Somut olayda; davacı vekili, dava dışı…………. ait sigortalı aracın hasarlanması nedeniyle oluşan hasar bedeli ve ekspertiz ücreti alacağının müvekkiline temlik edildiğini ileri sürerek bu tutarın …………..Poliçesi uyarınca davalıdan tahsiline karar verilmesini talep etmektedir. Davacı tacir ise de, alacağını temlik eden ………….i ile davalı şirket arasında akdi bir ilişki olup, davalının sorumluluğunun kaynağı bu sözleşmedir. Temlik eden ………tacir olduğu yönünde iddia olmadığı gibi bilgi ve belgeye de rastlanılmamış olup sigortalı araç ise hususi bir araçtır.
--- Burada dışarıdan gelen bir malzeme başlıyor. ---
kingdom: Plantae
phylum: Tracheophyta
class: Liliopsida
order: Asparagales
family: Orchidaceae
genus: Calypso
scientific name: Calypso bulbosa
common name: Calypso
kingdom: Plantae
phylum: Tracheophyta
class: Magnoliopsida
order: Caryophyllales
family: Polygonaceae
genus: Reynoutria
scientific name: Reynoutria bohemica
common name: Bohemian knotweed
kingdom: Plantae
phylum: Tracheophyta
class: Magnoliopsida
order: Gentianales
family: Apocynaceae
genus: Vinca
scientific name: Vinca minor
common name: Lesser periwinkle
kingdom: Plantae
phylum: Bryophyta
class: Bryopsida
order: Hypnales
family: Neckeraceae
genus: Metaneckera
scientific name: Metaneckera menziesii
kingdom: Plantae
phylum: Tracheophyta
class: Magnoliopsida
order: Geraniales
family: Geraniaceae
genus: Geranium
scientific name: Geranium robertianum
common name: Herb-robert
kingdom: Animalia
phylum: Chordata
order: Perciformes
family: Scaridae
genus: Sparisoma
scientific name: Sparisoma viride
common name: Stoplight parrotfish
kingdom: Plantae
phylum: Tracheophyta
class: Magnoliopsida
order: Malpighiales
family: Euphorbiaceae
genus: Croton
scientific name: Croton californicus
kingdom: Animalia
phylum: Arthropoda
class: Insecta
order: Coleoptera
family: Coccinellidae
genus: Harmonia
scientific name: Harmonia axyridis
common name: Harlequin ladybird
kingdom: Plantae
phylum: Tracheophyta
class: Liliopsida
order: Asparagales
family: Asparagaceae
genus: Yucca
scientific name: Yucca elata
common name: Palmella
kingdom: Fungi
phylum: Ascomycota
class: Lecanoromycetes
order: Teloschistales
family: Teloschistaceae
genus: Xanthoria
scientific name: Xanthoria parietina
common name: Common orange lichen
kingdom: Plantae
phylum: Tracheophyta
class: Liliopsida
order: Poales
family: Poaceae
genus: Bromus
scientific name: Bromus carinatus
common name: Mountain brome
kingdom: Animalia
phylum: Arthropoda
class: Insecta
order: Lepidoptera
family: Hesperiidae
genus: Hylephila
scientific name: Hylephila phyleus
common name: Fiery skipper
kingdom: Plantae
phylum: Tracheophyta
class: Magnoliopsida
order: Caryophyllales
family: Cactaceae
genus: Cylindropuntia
Bu durumda uyuşmazlığın 6502 sayılı yasa hükümleri uyarınca çözümlenecek olduğu ve davaya bakma görevi Tüketici Mahkemelerine ait olduğu anlaşılmakla (Emsal Yüksek Yargıtay 17 HD’nin 13/11/2017 tarihli 2016/19222 E., 2017/10435 K. sayılı kararı), HMK’nun 114/1-c ve 20. maddeleri uyarınca mahkememizin görevsizliğine dair aşağıdaki şekilde karar verilmiştir.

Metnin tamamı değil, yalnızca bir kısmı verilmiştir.